C’est une nouvelle arrestation qui témoigne d’un durcissement des autorités thaïlandaises face à la multiplication des manifestations pour l’ouverture d’une nouvelle ère politique. Parit « Penguin » Chiwarak, l’une des figures du mouvement pro-démocratie en Thaïlande qui manifeste depuis plusieurs semaines pour réclamer des réformes, a été arrêté vendredi 14 août, a annoncé la police thaïlandaise.
Ces manifestations, qui rassemblent beaucoup de jeunes, réclament la dissolution du Parlement, la réécriture de la Constitution et plus récemment des réformes au sein de la monarchie, un sujet extrêmement sensible dans la société.
Sur la vidéo de l’arrestation de « Penguin », dirigeant de l’Union des étudiants de Thaïlande, diffusée en direct sur Facebook, on voit un policier lui lire des chefs d’accusation avant de l’embarquer dans une voiture.
« Je peux confirmer que Parit Chawarak a été arrêté », a déclaré à l’AFP Somprasong Yentaum, chef adjoint de la police de Bangkok, précisant qu’il est visé par des charges liées à une manifestation le 18 juillet.
Il s’agit de la troisième arrestation d’activiste en une semaine, après celles d’un avocat et d’un autre dirigeant étudiant le 7 août, tous deux relâchés sous caution vingt-quatre heures plus tard. Ils sont poursuivis pour une dizaine de motifs, parmi lesquels la sédition et la violation de la loi d’urgence sanitaire.

Dix revendications structurées pour réformer la monarchie

Les manifestants thaïs, prenant pour modèle les jeunes Hongkongais, n’ont pas de réel dirigeant et s’appuient essentiellement sur les réseaux sociaux pour relayer leurs appels à manifester. Vendredi encore, des étudiants de l’une des plus prestigieuses universités du pays, l’université Chulalongkorn, à Bangkok, ont défié les interdictions de rassemblements imposées par les recteurs pour organiser un rassemblement.

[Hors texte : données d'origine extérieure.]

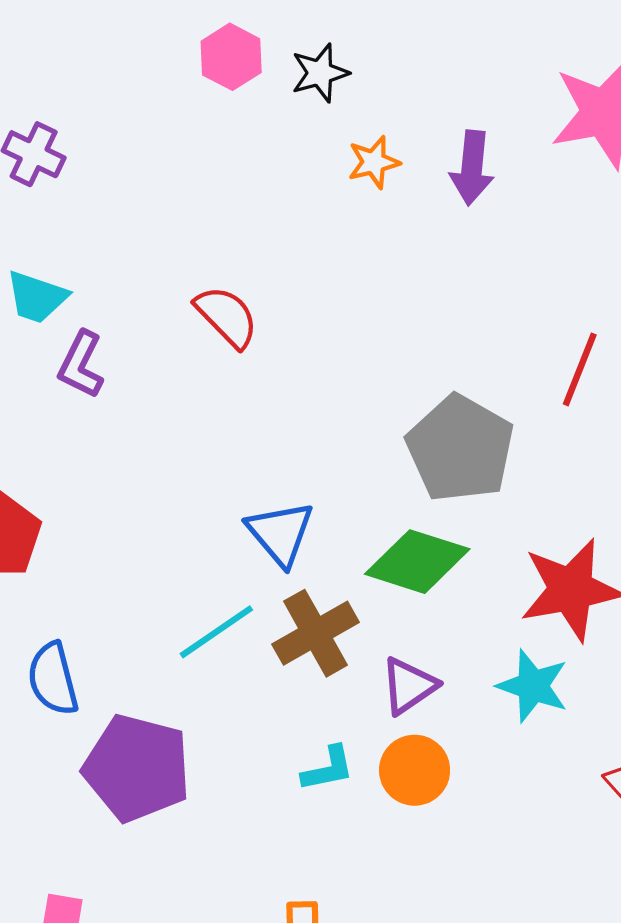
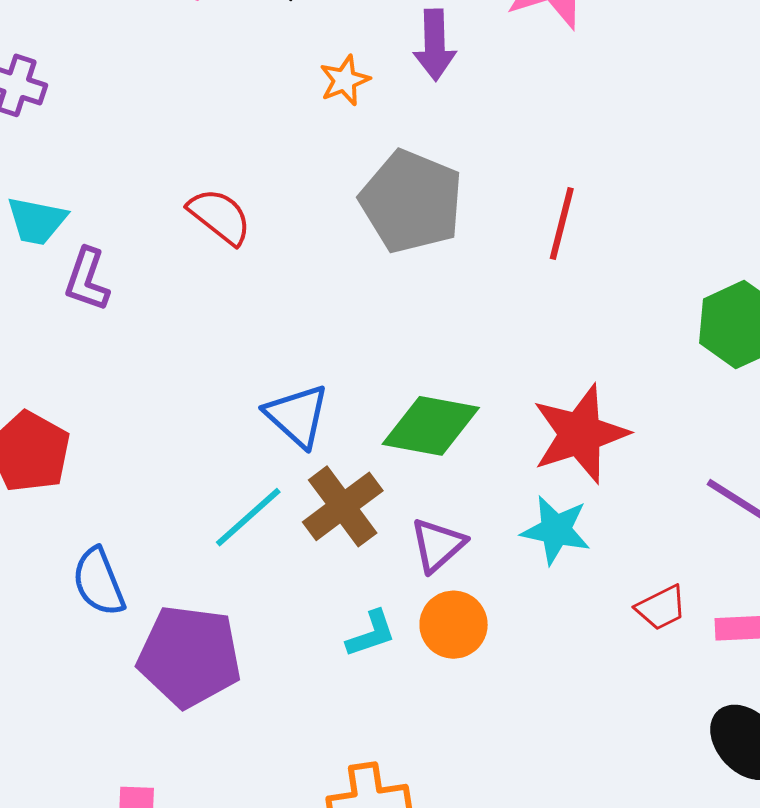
orange star: (374, 162) -> (345, 80), moved
gray pentagon: (460, 449) -> (411, 201), moved

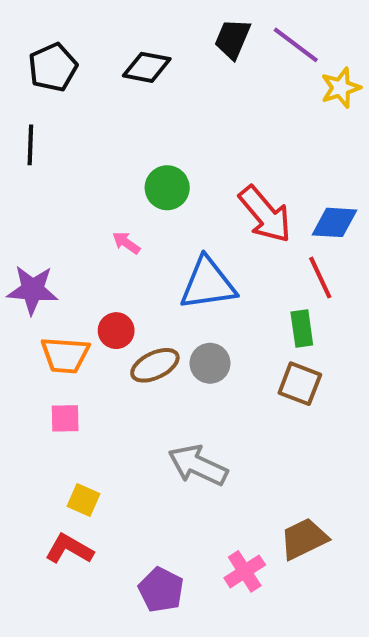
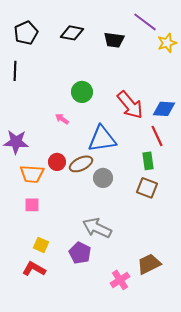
black trapezoid: (232, 39) -> (114, 40), moved, turned -105
brown ellipse: (155, 365) -> (81, 164), moved
purple pentagon: (161, 590) -> (80, 253), moved

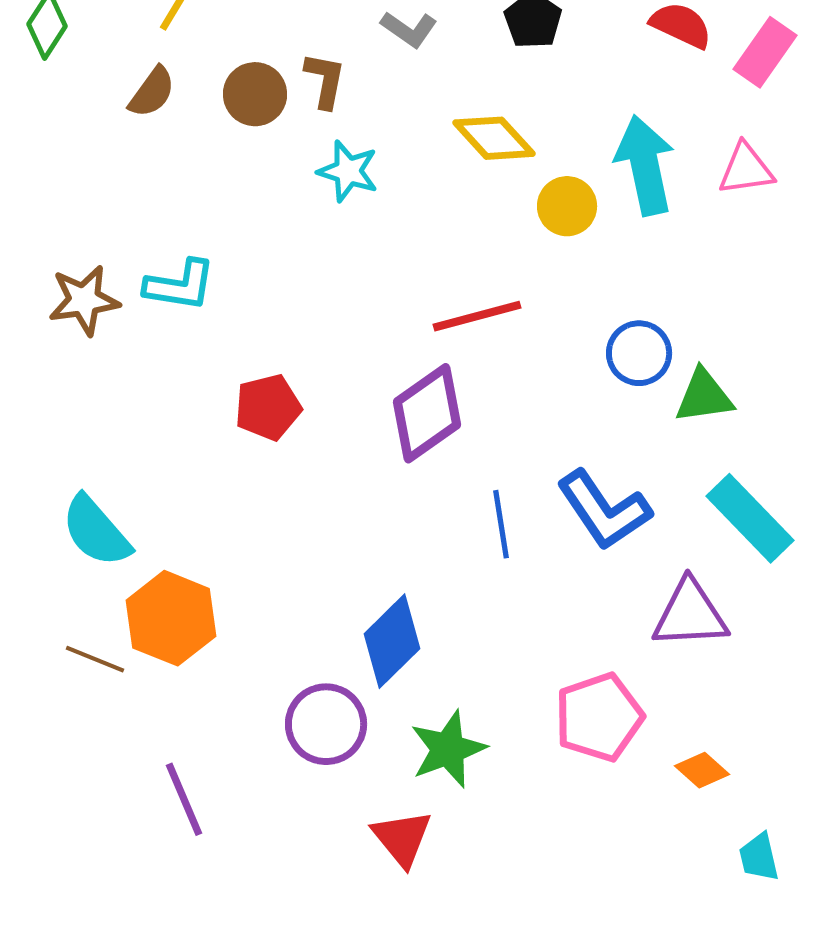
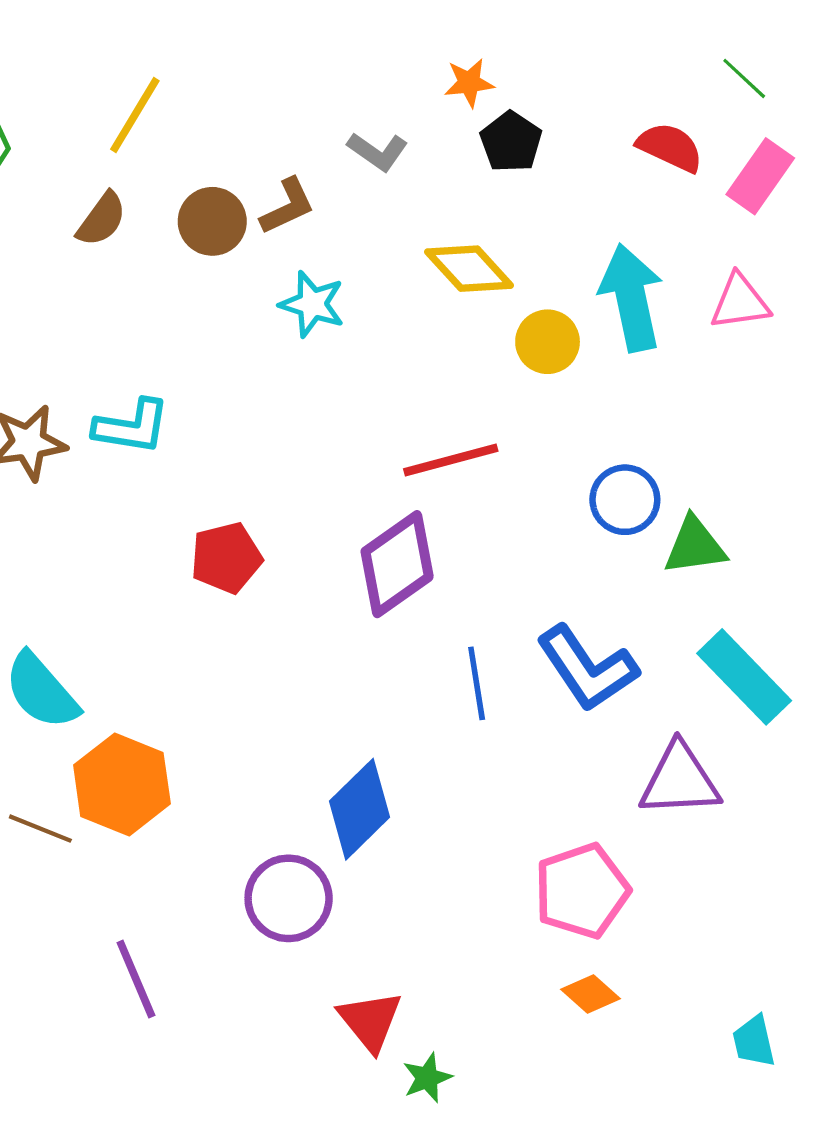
brown L-shape: (325, 80) -> (287, 206), turned 54
green star: (448, 749) -> (427, 1078), moved, size x0.6
orange diamond: (702, 770) -> (591, 994), moved

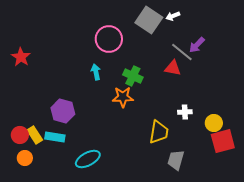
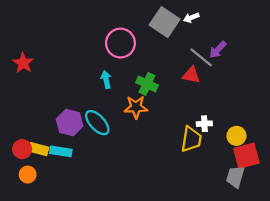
yellow trapezoid: (159, 132) -> (191, 139), moved
yellow rectangle: (35, 135) -> (39, 149), turned -42
cyan ellipse: (88, 159) -> (97, 123), moved, turned 75
gray trapezoid: (176, 160) -> (235, 177), moved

Leur principale cible a longtemps été le Premier ministre, Prayut Chan-o-cha, ancien chef de l’armée auteur d’un coup d’Etat en 2014 et qui s’est maintenu au pouvoir à la suite d’élections contestées en 2019. Les manifestants réclament sa démission, la dissolution du Parlement et la réécriture de la Constitution de 2017 qui donne un pouvoir très large aux deux cent cinquante sénateurs, tous choisis par l’armée.
Mais lundi dernier, devant quelque quatre mille manifestants réunis sur un campus de Bangkok, les organisateurs ont pour la première fois listé dix revendications pour réformer la monarchie, un acte audacieux qui a saisi le pays. Depuis cette manifestation à l’université Thammasat de Bangkok, plus de cent quarante professeurs dans tout le pays ont signé une pétition en soutien aux organisateurs.

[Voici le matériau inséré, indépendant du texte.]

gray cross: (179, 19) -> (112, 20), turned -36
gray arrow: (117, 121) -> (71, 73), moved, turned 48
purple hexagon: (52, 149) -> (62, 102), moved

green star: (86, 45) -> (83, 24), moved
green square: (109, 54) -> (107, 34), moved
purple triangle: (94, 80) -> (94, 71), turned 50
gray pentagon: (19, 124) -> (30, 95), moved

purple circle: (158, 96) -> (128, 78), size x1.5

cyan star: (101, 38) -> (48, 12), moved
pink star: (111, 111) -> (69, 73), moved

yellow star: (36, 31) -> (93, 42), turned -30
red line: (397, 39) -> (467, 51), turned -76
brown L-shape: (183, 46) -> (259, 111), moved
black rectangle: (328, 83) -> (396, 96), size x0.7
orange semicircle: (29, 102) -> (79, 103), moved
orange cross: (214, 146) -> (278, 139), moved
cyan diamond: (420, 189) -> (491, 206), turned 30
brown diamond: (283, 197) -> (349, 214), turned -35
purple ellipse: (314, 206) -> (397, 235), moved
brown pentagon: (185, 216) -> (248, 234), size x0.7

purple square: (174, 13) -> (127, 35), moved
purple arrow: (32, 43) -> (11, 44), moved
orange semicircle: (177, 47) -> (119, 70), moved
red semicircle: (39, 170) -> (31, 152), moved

A l’issue d’une réunion du cabinet jeudi, le premier ministre a appelé ses compatriotes à « dire non à la politique de la haine ». « Le gouvernement espère qu’ils [les manifestants] ne cherchent pas une occasion de créer le chaos, a-t-il dit. C’est une affaire très risquée et c’est inacceptable pour la majorité des Thaïlandais. »

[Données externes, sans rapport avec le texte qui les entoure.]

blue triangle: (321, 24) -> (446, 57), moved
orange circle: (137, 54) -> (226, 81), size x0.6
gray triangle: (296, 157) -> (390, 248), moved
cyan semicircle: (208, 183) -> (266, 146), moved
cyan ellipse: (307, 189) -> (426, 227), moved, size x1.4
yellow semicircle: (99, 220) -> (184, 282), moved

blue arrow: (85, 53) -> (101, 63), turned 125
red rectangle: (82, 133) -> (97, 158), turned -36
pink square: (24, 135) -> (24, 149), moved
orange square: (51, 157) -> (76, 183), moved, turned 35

Au cœur des demandes concernant la monarchie se trouve l’article 112 qui punit jusqu’à quinze ans de prison quiconque « diffame, insulte ou menace » le roi et sa famille. Depuis son accession au trône en 2016, le monarque Maha Vajiralongkorn, appelé Rama X et crédité d’une fortune estimée à 60 milliards de dollars, a pris le contrôle direct des actifs royaux et placé des unités de l’armée directement sous son commandement.